---- MATERIAL SUPPLIED
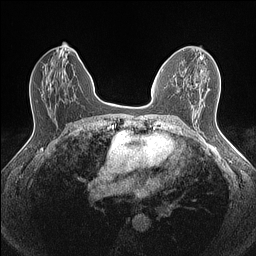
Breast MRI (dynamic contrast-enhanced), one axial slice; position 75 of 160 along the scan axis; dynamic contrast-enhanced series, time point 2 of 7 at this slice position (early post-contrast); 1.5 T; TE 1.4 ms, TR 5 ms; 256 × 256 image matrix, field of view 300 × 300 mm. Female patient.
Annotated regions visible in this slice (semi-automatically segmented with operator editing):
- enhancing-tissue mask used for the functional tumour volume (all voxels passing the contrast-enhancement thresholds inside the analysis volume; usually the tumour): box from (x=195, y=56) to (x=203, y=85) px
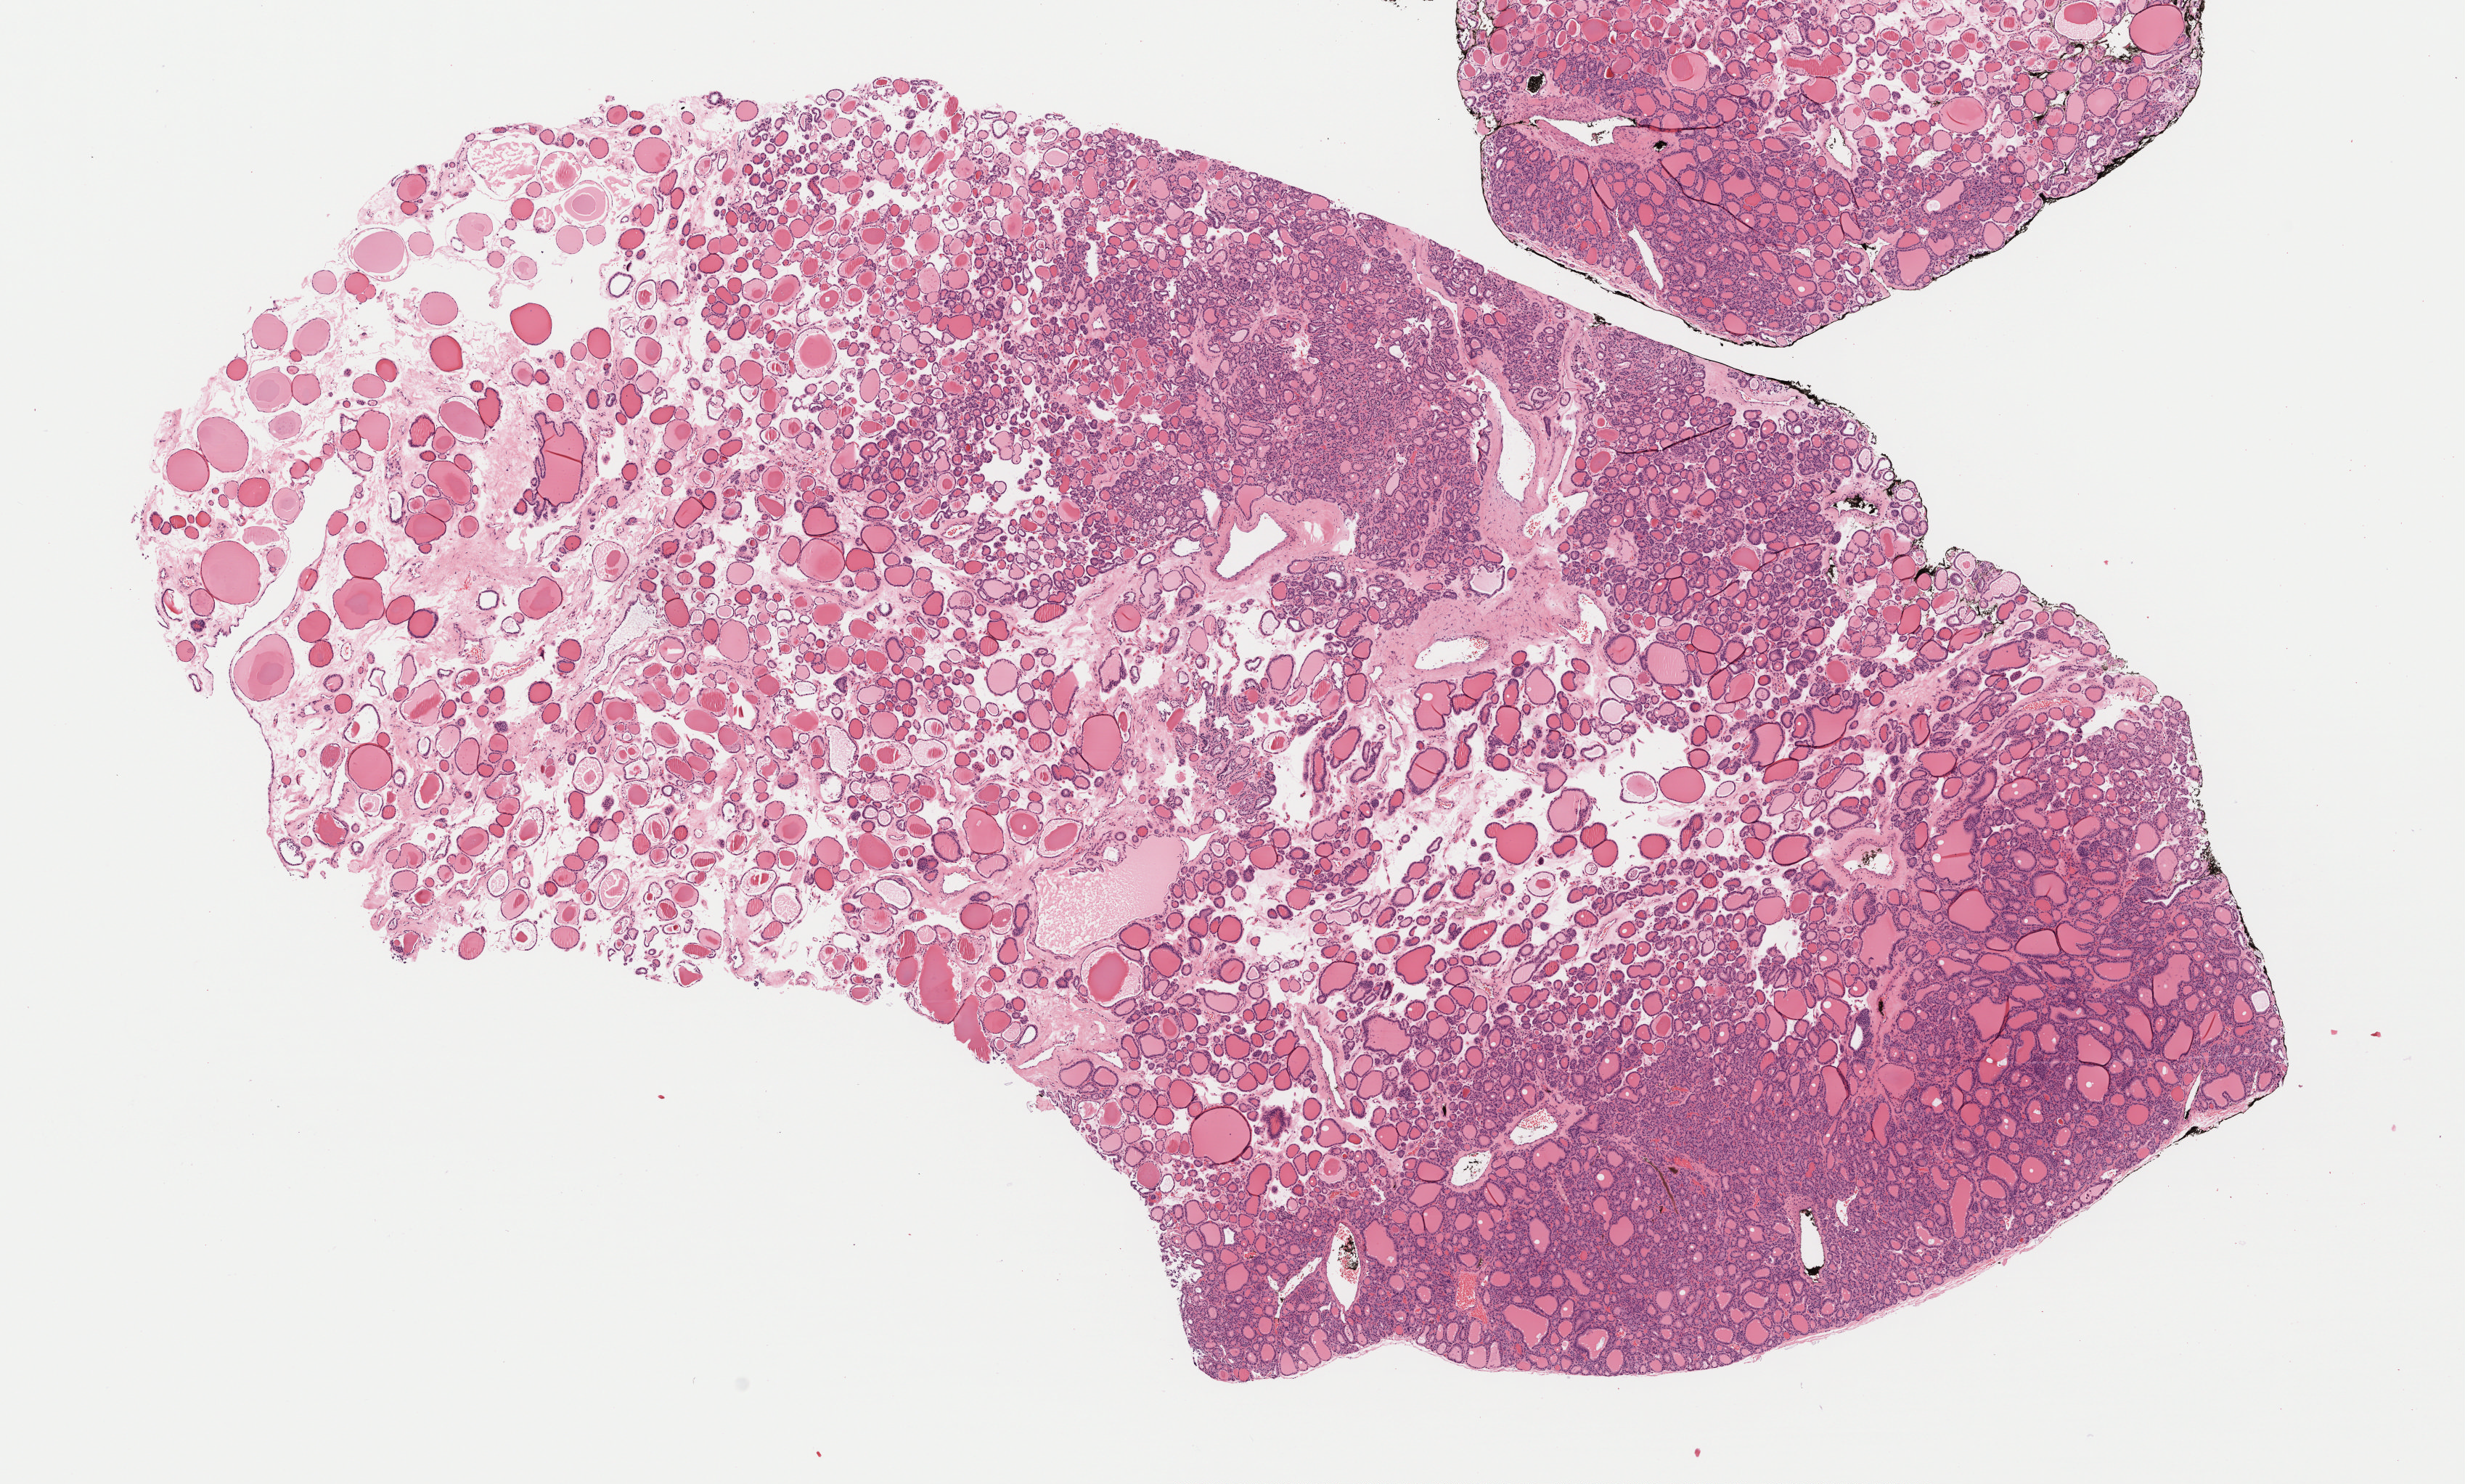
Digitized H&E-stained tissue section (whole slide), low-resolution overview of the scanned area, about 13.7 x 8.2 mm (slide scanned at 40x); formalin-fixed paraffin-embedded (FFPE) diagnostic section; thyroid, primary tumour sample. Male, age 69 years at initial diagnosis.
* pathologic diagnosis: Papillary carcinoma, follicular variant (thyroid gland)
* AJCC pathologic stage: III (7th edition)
--------
---- MATERIAL SUPPLIED
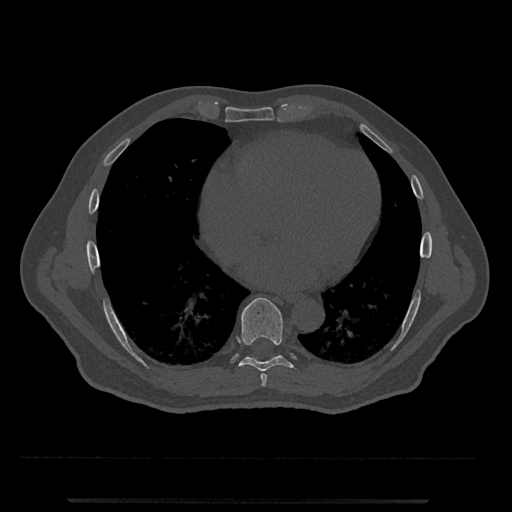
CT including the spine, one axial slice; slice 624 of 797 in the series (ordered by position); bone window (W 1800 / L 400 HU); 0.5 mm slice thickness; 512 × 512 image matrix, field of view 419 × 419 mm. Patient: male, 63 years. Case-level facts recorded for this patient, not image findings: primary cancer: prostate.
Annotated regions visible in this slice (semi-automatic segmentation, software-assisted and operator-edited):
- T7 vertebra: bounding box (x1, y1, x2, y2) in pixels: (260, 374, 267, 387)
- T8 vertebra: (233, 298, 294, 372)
--------
■ **GOAL OF THE EXERCISE**
Return every line of the listing above where "operator" appears.

■ **ANSWER BOX**
Annotated regions visible in this slice (semi-automatically segmented with operator editing):
Annotated regions visible in this slice (semi-automatic segmentation, software-assisted and operator-edited):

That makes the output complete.